I personally agree with Athravan - I went to a show where somebody was selling a snake, the buyer said "cool its a royal python" and the seller said "no its a boa" me and my fella just looked at each other in shock but the guy sold it anyway - that cannot be good :bash:. I'm pretty lucky with the living rainforest they are a good shop and give good advice - I know i can go there and chat to atleast 1 member of staff if my leos have a problem.

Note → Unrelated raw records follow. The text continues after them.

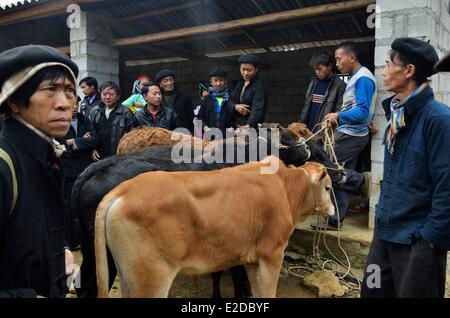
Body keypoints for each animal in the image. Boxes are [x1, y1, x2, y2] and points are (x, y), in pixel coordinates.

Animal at [95, 157, 334, 298]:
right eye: (328, 188)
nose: (332, 209)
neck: (285, 188)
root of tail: (125, 189)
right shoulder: (273, 254)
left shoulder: (252, 260)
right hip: (152, 278)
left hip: (128, 276)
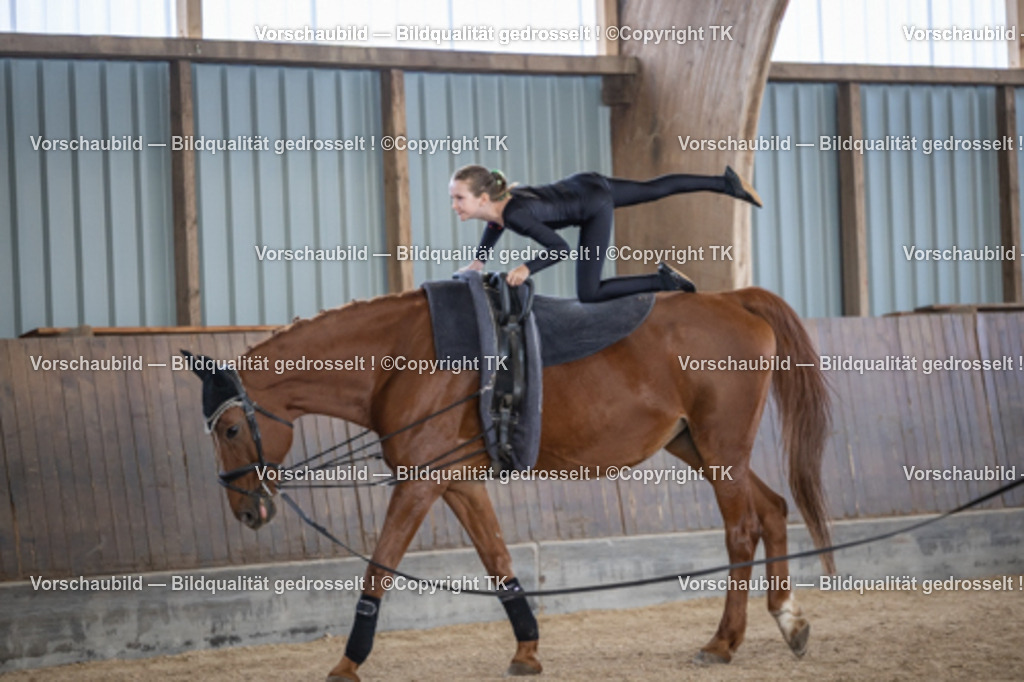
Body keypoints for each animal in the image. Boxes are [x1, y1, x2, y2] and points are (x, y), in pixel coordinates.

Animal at [184, 284, 834, 681]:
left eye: (234, 428)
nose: (247, 511)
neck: (403, 359)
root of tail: (735, 300)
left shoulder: (418, 484)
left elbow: (379, 567)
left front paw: (347, 664)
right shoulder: (456, 483)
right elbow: (498, 561)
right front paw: (527, 649)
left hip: (720, 450)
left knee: (742, 528)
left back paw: (724, 642)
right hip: (698, 446)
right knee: (773, 510)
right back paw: (789, 621)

But not all shops are as good so it puts me in 2 minds - I think that pet shops that sell exotics should be more highly trained/monitored but also private breeders should be more careful of what they sell, especially if its goin to be a potentially dangerous animal to a feckin idiot scally who is about 15 .


----------



## fatratsandcheesekk (May 18, 2008)

having not really a test but just being asked a few important questions about the rep you want to buy would be good then you can cut out the impulse buys and actually get ppl resurching before getting one and then deciding they cant keep it anymore


----------



## steveyruss (Feb 19, 2008)

I agree that lots of people buy on impulse but a lot of people buy these animals with the best intentions and don't bother meeting their needs anyway! I mean really. How hard is it for someone to digest a few vital things from a care sheet? Shop keepers can only take limited responsibility because anyone can act like they have a decades experience by throwing around a few statistics, particularly if the purchase is online and most are these days, ultimately it's up to the owner to look after an animal. Don't even talk about licensing to me. Licensing is always a dead end because they are impossible to police and it's usually the responsible who take the brunt of the assault, take a look at Labours hand gun ban implemented in the 90s here, gun crime has more than doubled!


----------